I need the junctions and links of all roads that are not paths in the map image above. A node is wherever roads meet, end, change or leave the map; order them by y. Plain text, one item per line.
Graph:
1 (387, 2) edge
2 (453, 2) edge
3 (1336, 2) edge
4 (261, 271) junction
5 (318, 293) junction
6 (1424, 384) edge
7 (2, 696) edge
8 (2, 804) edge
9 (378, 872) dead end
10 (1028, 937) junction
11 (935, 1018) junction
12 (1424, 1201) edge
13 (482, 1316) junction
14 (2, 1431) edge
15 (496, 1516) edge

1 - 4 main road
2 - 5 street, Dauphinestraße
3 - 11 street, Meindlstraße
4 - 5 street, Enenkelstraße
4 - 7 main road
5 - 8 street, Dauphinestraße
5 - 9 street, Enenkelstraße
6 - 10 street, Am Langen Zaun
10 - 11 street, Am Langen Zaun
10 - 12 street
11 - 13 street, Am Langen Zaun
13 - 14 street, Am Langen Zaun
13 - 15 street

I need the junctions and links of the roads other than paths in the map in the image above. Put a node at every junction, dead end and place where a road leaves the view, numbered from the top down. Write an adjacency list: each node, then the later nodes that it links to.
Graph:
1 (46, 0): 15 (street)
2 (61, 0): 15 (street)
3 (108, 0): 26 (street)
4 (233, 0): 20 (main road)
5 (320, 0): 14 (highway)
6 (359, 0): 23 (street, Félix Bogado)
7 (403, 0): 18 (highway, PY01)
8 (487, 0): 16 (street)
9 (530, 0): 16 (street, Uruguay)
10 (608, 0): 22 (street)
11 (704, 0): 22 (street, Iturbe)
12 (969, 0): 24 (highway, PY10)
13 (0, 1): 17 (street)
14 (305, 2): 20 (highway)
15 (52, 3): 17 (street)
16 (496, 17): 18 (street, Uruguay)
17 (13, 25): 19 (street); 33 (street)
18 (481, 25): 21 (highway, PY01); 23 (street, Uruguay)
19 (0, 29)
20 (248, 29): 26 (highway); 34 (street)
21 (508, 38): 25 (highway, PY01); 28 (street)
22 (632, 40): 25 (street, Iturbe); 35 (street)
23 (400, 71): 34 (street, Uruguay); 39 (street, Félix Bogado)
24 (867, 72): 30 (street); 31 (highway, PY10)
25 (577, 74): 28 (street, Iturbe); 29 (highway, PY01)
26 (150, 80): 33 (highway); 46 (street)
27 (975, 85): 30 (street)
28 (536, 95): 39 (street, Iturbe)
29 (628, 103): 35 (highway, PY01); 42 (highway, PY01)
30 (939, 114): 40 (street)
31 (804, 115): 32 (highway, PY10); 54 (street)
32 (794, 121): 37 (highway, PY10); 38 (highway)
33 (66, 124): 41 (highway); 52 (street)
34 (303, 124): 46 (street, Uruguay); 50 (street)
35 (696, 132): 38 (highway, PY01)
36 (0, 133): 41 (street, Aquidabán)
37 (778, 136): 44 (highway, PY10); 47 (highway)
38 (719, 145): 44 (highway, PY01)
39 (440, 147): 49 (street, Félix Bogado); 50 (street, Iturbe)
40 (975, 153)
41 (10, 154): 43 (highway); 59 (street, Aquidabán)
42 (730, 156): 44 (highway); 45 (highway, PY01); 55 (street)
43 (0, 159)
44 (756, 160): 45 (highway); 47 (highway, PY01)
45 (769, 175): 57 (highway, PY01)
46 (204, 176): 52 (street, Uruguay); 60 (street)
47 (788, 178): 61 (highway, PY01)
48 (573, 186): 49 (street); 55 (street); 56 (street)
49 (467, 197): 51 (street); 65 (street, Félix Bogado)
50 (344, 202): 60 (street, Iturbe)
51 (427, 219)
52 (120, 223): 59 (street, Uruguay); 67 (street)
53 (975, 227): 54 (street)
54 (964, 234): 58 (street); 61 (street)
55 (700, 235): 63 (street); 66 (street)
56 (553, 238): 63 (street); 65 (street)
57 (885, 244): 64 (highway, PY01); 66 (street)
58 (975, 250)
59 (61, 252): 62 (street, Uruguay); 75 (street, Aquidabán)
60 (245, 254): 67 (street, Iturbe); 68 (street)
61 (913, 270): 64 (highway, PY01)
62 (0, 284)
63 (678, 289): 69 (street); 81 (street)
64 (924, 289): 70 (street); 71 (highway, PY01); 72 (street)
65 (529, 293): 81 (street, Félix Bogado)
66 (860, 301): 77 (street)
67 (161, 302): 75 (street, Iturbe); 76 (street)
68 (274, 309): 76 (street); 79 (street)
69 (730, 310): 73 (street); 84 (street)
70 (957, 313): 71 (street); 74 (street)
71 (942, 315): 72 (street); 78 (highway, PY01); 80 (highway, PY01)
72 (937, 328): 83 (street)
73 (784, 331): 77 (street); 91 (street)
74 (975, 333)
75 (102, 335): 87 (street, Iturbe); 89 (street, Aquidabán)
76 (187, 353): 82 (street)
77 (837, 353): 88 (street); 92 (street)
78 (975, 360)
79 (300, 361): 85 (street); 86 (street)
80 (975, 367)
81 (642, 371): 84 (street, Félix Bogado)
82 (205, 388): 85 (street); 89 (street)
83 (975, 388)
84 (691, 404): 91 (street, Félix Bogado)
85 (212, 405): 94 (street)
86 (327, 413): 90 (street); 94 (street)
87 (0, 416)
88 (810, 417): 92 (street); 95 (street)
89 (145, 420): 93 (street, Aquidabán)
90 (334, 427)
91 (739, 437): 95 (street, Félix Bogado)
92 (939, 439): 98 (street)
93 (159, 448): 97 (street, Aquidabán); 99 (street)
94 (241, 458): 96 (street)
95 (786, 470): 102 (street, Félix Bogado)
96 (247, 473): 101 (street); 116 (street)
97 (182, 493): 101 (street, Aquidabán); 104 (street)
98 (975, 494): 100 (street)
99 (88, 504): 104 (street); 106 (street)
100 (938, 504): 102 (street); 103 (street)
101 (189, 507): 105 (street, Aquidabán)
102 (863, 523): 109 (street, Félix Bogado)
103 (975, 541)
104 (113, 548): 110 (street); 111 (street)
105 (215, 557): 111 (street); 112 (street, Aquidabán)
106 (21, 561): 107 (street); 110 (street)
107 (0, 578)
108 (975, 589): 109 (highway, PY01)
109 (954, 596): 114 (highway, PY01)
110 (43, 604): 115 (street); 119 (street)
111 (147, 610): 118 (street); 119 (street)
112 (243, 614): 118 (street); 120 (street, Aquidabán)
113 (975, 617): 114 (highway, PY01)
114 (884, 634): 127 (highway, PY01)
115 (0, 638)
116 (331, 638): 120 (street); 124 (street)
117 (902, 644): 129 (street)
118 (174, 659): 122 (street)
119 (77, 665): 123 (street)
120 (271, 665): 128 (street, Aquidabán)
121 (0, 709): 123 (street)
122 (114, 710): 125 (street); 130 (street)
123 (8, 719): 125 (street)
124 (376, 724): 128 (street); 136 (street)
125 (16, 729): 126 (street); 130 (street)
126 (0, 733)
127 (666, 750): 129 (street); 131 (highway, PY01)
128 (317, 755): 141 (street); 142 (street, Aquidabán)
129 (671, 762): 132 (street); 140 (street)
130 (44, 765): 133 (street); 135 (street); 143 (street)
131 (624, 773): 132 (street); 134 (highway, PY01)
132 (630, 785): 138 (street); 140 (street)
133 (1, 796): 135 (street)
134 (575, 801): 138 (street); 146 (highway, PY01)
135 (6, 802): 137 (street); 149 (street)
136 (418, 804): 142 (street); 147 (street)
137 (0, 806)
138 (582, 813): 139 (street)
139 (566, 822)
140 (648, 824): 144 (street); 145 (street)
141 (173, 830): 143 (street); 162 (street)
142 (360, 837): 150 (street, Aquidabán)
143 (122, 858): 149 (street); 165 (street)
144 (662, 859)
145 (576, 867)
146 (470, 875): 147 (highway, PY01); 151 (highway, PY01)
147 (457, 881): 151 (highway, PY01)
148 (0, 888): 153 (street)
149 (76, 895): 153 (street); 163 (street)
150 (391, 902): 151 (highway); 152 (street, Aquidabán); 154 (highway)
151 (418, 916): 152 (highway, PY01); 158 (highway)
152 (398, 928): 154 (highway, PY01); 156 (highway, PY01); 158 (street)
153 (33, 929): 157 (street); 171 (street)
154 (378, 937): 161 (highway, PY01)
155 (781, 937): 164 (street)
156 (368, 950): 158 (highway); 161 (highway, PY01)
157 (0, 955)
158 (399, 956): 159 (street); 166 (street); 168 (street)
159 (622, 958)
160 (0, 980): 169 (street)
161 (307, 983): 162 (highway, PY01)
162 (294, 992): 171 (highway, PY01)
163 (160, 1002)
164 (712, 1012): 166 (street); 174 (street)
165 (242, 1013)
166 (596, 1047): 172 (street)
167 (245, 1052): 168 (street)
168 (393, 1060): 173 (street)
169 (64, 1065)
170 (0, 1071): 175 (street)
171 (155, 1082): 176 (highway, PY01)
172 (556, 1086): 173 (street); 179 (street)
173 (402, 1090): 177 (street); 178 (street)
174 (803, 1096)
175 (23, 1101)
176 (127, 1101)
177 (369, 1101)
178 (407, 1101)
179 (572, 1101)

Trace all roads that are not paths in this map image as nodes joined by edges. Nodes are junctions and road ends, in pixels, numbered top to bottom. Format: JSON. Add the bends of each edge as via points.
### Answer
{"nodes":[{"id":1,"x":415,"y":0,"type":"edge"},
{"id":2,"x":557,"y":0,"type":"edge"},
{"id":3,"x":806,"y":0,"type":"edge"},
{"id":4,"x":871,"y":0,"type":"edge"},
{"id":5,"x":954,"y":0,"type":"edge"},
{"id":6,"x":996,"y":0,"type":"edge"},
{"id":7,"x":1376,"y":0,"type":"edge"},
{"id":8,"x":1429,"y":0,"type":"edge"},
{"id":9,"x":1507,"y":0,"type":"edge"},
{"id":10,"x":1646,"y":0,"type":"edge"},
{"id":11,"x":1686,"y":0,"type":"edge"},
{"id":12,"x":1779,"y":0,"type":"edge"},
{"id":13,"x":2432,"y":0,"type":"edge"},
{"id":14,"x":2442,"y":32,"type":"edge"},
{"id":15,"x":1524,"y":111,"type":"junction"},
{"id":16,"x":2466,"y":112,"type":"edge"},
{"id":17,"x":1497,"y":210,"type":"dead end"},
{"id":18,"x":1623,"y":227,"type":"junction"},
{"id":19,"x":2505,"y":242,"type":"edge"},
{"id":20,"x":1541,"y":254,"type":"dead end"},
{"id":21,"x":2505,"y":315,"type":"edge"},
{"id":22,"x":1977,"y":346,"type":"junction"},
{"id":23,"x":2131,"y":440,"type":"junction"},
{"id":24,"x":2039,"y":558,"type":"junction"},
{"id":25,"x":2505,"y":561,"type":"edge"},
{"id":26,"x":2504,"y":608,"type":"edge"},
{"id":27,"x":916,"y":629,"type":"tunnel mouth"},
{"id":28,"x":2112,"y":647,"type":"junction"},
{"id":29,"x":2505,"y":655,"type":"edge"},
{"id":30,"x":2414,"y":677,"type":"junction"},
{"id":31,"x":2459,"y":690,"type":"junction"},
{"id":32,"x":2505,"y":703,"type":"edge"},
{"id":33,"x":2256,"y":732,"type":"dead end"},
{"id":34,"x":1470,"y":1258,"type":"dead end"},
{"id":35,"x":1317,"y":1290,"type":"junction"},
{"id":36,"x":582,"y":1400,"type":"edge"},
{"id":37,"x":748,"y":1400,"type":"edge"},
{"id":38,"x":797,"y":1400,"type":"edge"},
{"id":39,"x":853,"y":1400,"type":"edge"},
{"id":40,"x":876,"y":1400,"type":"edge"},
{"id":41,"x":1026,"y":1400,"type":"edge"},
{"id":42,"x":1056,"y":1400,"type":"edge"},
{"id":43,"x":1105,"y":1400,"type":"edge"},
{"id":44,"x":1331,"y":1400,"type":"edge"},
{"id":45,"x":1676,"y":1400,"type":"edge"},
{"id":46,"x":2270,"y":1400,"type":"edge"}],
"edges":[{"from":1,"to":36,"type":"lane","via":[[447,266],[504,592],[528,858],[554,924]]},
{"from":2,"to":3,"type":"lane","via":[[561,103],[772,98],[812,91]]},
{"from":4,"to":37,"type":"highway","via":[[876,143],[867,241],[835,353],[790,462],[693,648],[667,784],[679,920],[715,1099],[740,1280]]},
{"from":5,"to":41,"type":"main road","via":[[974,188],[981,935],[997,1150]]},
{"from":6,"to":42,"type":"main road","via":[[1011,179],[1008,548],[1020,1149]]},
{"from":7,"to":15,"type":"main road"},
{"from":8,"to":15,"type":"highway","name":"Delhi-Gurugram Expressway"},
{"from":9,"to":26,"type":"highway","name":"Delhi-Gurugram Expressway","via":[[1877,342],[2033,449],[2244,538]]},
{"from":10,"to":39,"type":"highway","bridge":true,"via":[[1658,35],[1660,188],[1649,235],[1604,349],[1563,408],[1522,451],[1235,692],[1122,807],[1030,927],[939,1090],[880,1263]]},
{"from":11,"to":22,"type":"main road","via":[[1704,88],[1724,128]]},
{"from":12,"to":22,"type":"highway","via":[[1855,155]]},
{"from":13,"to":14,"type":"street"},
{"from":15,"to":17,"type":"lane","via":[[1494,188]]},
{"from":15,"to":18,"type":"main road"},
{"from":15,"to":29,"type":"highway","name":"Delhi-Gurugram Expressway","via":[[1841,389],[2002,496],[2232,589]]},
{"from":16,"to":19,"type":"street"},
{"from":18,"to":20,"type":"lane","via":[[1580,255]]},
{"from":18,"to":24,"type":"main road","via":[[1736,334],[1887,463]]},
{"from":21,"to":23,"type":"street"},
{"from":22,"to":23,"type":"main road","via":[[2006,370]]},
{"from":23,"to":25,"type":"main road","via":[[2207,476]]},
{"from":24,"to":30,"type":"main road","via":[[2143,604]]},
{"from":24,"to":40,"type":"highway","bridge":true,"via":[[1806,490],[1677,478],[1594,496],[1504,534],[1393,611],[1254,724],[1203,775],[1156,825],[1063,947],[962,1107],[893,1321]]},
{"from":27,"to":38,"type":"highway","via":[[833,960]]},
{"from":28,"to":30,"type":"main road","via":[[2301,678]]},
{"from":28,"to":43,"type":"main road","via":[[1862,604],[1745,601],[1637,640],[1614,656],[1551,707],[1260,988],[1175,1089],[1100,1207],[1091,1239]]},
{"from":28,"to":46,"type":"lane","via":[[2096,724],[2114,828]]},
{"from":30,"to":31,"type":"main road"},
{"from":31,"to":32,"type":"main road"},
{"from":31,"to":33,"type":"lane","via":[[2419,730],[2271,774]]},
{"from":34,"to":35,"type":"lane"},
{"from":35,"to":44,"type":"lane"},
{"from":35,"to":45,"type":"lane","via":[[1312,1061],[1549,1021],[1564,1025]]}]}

......

**WORK TO COMPLETE:**
Tell how many lines of the records above hold the string "Dauphinestraße". Give no other text.

**WRITTEN REPLY:**
2